Source material section start
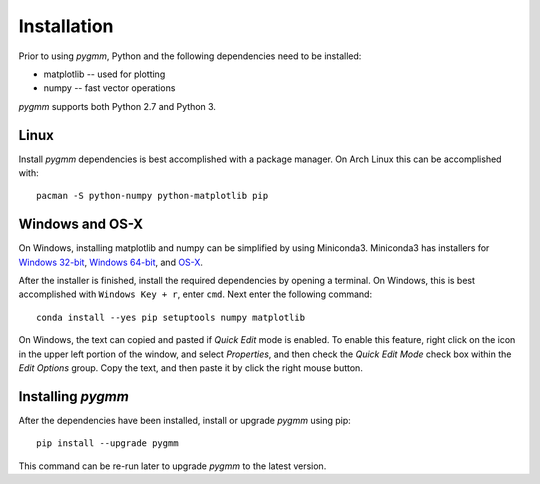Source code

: .. highlight:: shell

============
Installation
============

Prior to using `pygmm`, Python and the following dependencies need to be
installed:

* matplotlib -- used for plotting

* numpy -- fast vector operations

`pygmm` supports both Python 2.7 and Python 3.

Linux
-----

Install `pygmm` dependencies is best accomplished with a package manager. On Arch
Linux this can be accomplished with::

    pacman -S python-numpy python-matplotlib pip

Windows and OS-X
----------------

On Windows, installing matplotlib and numpy can be simplified by using
Miniconda3. Miniconda3 has installers for `Windows 32-bit`_, `Windows 64-bit`_,
and `OS-X`_.

.. _Windows 32-bit: http://repo.continuum.io/miniconda/Miniconda3-latest-Windows-x86.exe
.. _Windows 64-bit: http://repo.continuum.io/miniconda/Miniconda3-latest-Windows-x86_64.exe
.. _OS-X: http://repo.continuum.io/miniconda/Miniconda3-latest-MacOSX-x86_64.sh

After the installer is finished, install the required dependencies by opening a
terminal. On Windows, this is best accomplished with ``Windows Key + r``, enter
``cmd``. Next enter the following command::

  conda install --yes pip setuptools numpy matplotlib

On Windows, the text can copied and pasted if *Quick Edit* mode is enabled. To
enable this feature, right click on the icon in the upper left portion of the
window, and select *Properties*, and then check the *Quick Edit Mode* check box
within the *Edit Options* group. Copy the text, and then paste it by click the
right mouse button.


Installing `pygmm`
------------------

After the dependencies have been installed, install or upgrade `pygmm` using pip::

  pip install --upgrade pygmm

This command can be re-run later to upgrade `pygmm` to the latest version.
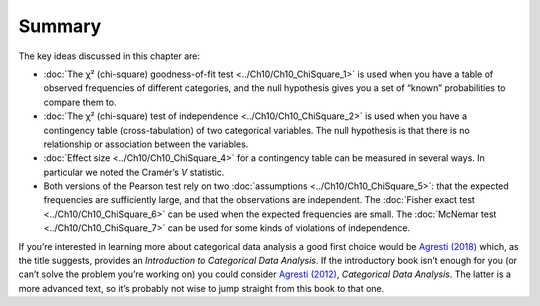 .. sectionauthor:: `Danielle J. Navarro <https://djnavarro.net/>`_ and `David R. Foxcroft <https://www.davidfoxcroft.com/>`_

Summary
-------

The key ideas discussed in this chapter are:

-  :doc:`The χ² (chi-square) goodness-of-fit test <../Ch10/Ch10_ChiSquare_1>` is used
   when you have a table of observed frequencies of different categories, and
   the null hypothesis gives you a set of “known” probabilities to compare
   them to.

-  :doc:`The χ² (chi-square) test of independence <../Ch10/Ch10_ChiSquare_2>` is used
   when you have a contingency table (cross-tabulation) of two categorical
   variables. The null hypothesis is that there is no relationship or
   association between the variables.

-  :doc:`Effect size <../Ch10/Ch10_ChiSquare_4>` for a contingency table can be
   measured in several ways. In particular we noted the Cramér’s *V* statistic.

-  Both versions of the Pearson test rely on two :doc:`assumptions
   <../Ch10/Ch10_ChiSquare_5>`: that the expected frequencies are sufficiently large,
   and that the observations are independent. The :doc:`Fisher exact test
   <../Ch10/Ch10_ChiSquare_6>` can be used when the expected frequencies are small. The
   :doc:`McNemar test <../Ch10/Ch10_ChiSquare_7>` can be used for some kinds of
   violations of independence.

If you’re interested in learning more about categorical data analysis a
good first choice would be `Agresti (2018) <References.html#agresti-2018>`__
which, as the title suggests, provides an *Introduction to Categorical Data
Analysis*. If the introductory book isn’t enough for you (or can’t solve
the problem you’re working on) you could consider `Agresti (2012)
<References.html#agresti-2012>`__, *Categorical Data Analysis*. The
latter is a more advanced text, so it’s probably not wise to jump
straight from this book to that one.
Source material section end
Please output each line above exactly and omit all images.

> Your response
Source code

: .. highlight:: shell

============
Installation
============

Prior to using `pygmm`, Python and the following dependencies need to be
installed:

* matplotlib -- used for plotting

* numpy -- fast vector operations

`pygmm` supports both Python 2.7 and Python 3.

Linux
-----

Install `pygmm` dependencies is best accomplished with a package manager. On Arch
Linux this can be accomplished with::

    pacman -S python-numpy python-matplotlib pip

Windows and OS-X
----------------

On Windows, installing matplotlib and numpy can be simplified by using
Miniconda3. Miniconda3 has installers for `Windows 32-bit`_, `Windows 64-bit`_,
and `OS-X`_.

.. _Windows 32-bit: http://repo.continuum.io/miniconda/Miniconda3-latest-Windows-x86.exe
.. _Windows 64-bit: http://repo.continuum.io/miniconda/Miniconda3-latest-Windows-x86_64.exe
.. _OS-X: http://repo.continuum.io/miniconda/Miniconda3-latest-MacOSX-x86_64.sh

After the installer is finished, install the required dependencies by opening a
terminal. On Windows, this is best accomplished with ``Windows Key + r``, enter
``cmd``. Next enter the following command::

  conda install --yes pip setuptools numpy matplotlib

On Windows, the text can copied and pasted if *Quick Edit* mode is enabled. To
enable this feature, right click on the icon in the upper left portion of the
window, and select *Properties*, and then check the *Quick Edit Mode* check box
within the *Edit Options* group. Copy the text, and then paste it by click the
right mouse button.


Installing `pygmm`
------------------

After the dependencies have been installed, install or upgrade `pygmm` using pip::

  pip install --upgrade pygmm

This command can be re-run later to upgrade `pygmm` to the latest version.
 .. sectionauthor:: `Danielle J. Navarro <https://djnavarro.net/>`_ and `David R. Foxcroft <https://www.davidfoxcroft.com/>`_

Summary
-------

The key ideas discussed in this chapter are:

-  :doc:`The χ² (chi-square) goodness-of-fit test <../Ch10/Ch10_ChiSquare_1>` is used
   when you have a table of observed frequencies of different categories, and
   the null hypothesis gives you a set of “known” probabilities to compare
   them to.

-  :doc:`The χ² (chi-square) test of independence <../Ch10/Ch10_ChiSquare_2>` is used
   when you have a contingency table (cross-tabulation) of two categorical
   variables. The null hypothesis is that there is no relationship or
   association between the variables.

-  :doc:`Effect size <../Ch10/Ch10_ChiSquare_4>` for a contingency table can be
   measured in several ways. In particular we noted the Cramér’s *V* statistic.

-  Both versions of the Pearson test rely on two :doc:`assumptions
   <../Ch10/Ch10_ChiSquare_5>`: that the expected frequencies are sufficiently large,
   and that the observations are independent. The :doc:`Fisher exact test
   <../Ch10/Ch10_ChiSquare_6>` can be used when the expected frequencies are small. The
   :doc:`McNemar test <../Ch10/Ch10_ChiSquare_7>` can be used for some kinds of
   violations of independence.

If you’re interested in learning more about categorical data analysis a
good first choice would be `Agresti (2018) <References.html#agresti-2018>`__
which, as the title suggests, provides an *Introduction to Categorical Data
Analysis*. If the introductory book isn’t enough for you (or can’t solve
the problem you’re working on) you could consider `Agresti (2012)
<References.html#agresti-2012>`__, *Categorical Data Analysis*. The
latter is a more advanced text, so it’s probably not wise to jump
straight from this book to that one.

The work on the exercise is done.